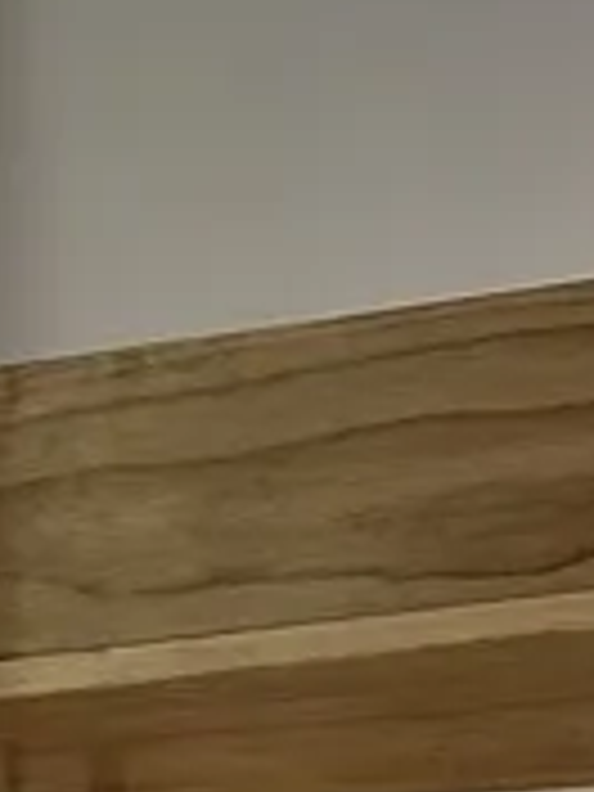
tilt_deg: -4.9
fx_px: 4484
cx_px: 1508
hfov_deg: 7.1
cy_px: 2236
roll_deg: -1.4
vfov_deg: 8.7
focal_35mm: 196
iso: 100
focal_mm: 6.86
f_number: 1.78
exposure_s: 1/144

Task description: Only the records are wanted, copied exactly, with the pictures dropped.

Answer section:
tilt_deg: -4.9
fx_px: 4484
cx_px: 1508
hfov_deg: 7.1
cy_px: 2236
roll_deg: -1.4
vfov_deg: 8.7
focal_35mm: 196
iso: 100
focal_mm: 6.86
f_number: 1.78
exposure_s: 1/144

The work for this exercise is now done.